2015年2月6日金曜日

上海ユダヤ難民記念館













The Ohel Moshe congregation was established by Russian Jewish immigrants in Shanghai in 1907.[4] This Ashkenazi congregation was named after Moshe Greenberg, a member of the Russian Jewish community, and was first established in a rented space.[4] As the congregation grew to 250 families by the 1920s, Rabbi Meir Ashkenazi, Chief Rabbi of Shanghai, supported the creation of a new space for the congregation.[5] In 1927, the current structure was created by remodeling an existing three-story building in the Hongkou District, removing the second floor and adding a mezzanine.[2][4] The synagogue is situated on what was once Ward Road (now Changyang Road),[6] close to the Ward Road Gaol (now Tilanqiao Prison).








Following the Battle of Shanghai in 1937, the city was occupied by the army of Imperial Japan, and the port began to allow entry without visa or passport.
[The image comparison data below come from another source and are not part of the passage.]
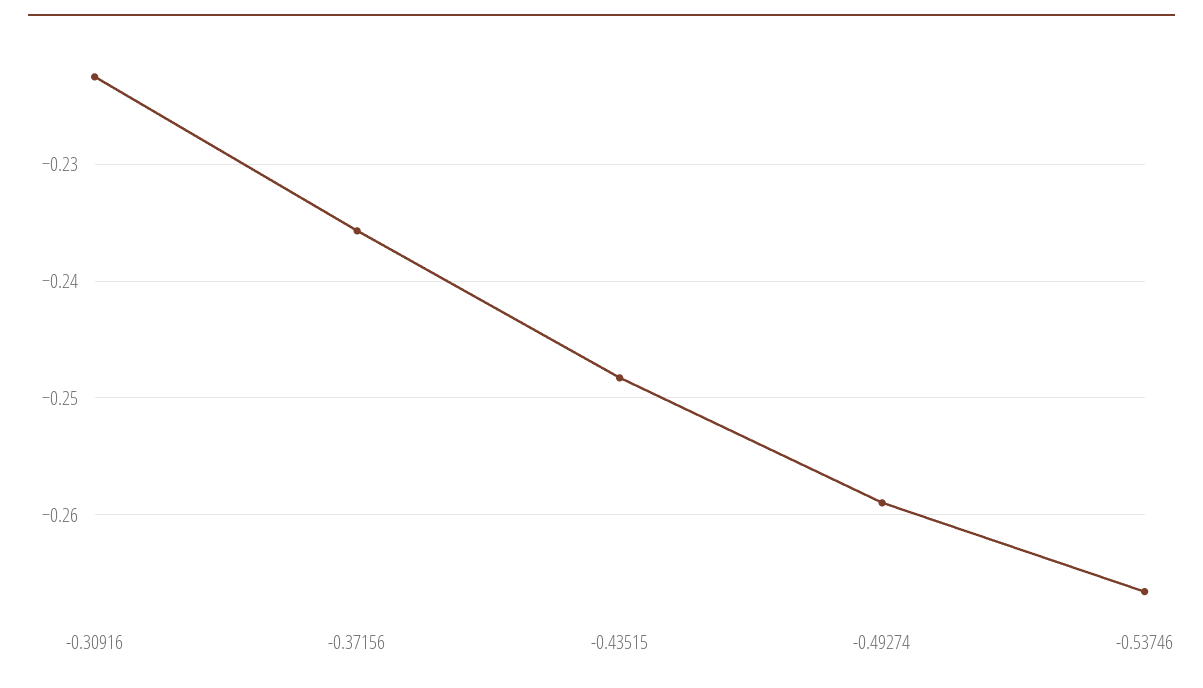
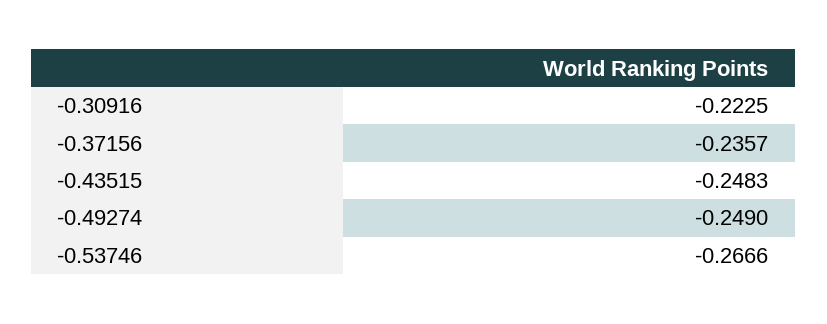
  {
    "-0.30916": -0.2225,
    "-0.37156": -0.2357,
    "-0.43515": -0.2483,
-   "-0.49274": -0.259,
+   "-0.49274": -0.249,
    "-0.53746": -0.2666
  }

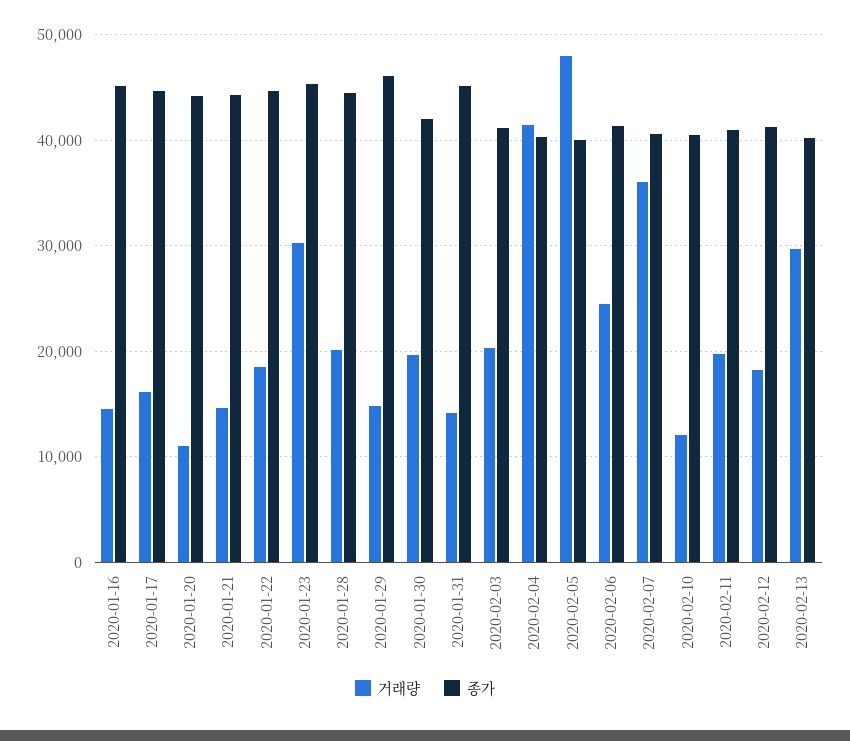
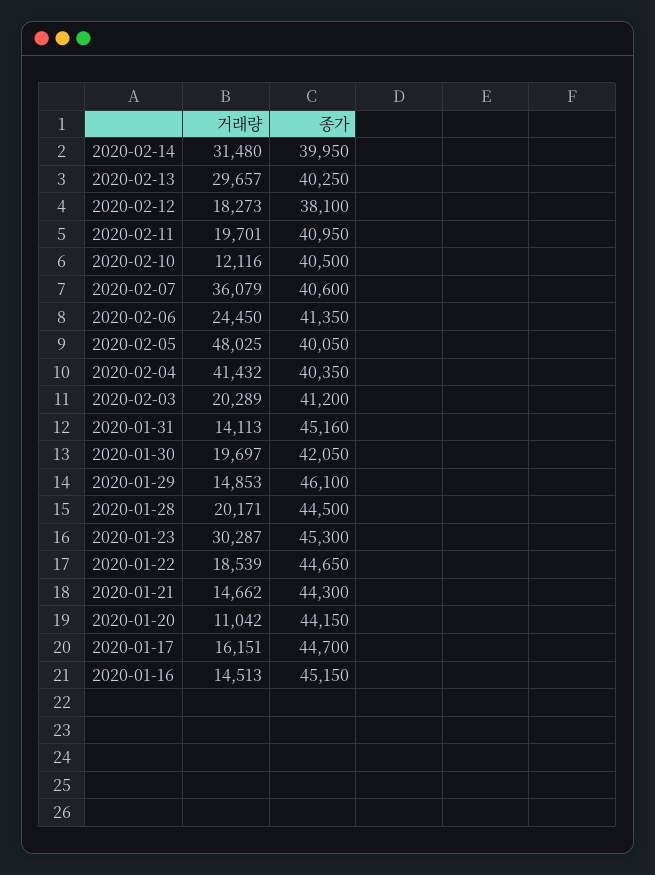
  {
    "거래량": {
      "2020-01-16": 14513,
      "2020-01-17": 16151,
      "2020-01-20": 11042,
      "2020-01-21": 14662,
      "2020-01-22": 18539,
      "2020-01-23": 30287,
      "2020-01-28": 20171,
      "2020-01-29": 14853,
      "2020-01-30": 19697,
      "2020-01-31": 14113,
      "2020-02-03": 20289,
      "2020-02-04": 41432,
      "2020-02-05": 48025,
      "2020-02-06": 24450,
      "2020-02-07": 36079,
      "2020-02-10": 12116,
      "2020-02-11": 19701,
      "2020-02-12": 18273,
-     "2020-02-13": 29657
+     "2020-02-13": 29657,
+     "2020-02-14": 31480
    },
    "종가": {
      "2020-01-16": 45150,
      "2020-01-17": 44700,
      "2020-01-20": 44150,
      "2020-01-21": 44300,
      "2020-01-22": 44650,
      "2020-01-23": 45300,
      "2020-01-28": 44500,
      "2020-01-29": 46100,
      "2020-01-30": 42050,
      "2020-01-31": 45160,
      "2020-02-03": 41200,
      "2020-02-04": 40350,
      "2020-02-05": 40050,
      "2020-02-06": 41350,
      "2020-02-07": 40600,
      "2020-02-10": 40500,
      "2020-02-11": 40950,
-     "2020-02-12": 41000,
+     "2020-02-12": 38100,
-     "2020-02-13": 40250
+     "2020-02-13": 40250,
+     "2020-02-14": 39950
    }
  }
By the time when most German Jews arrived, two other Jewish communities had already settled in the city: the wealthy Baghdadi Jews, including the Kadoorie and Sassoon families, and the Russian Jews. The last ones fled the Russian Empire because of anti-Semitic pogroms pushed by the tsarist regime and counter-revolutionary armies as well as the class struggle manifested by the Bolsheviks. They had formed the Russian community in Harbin, then the Russian community in Shanghai.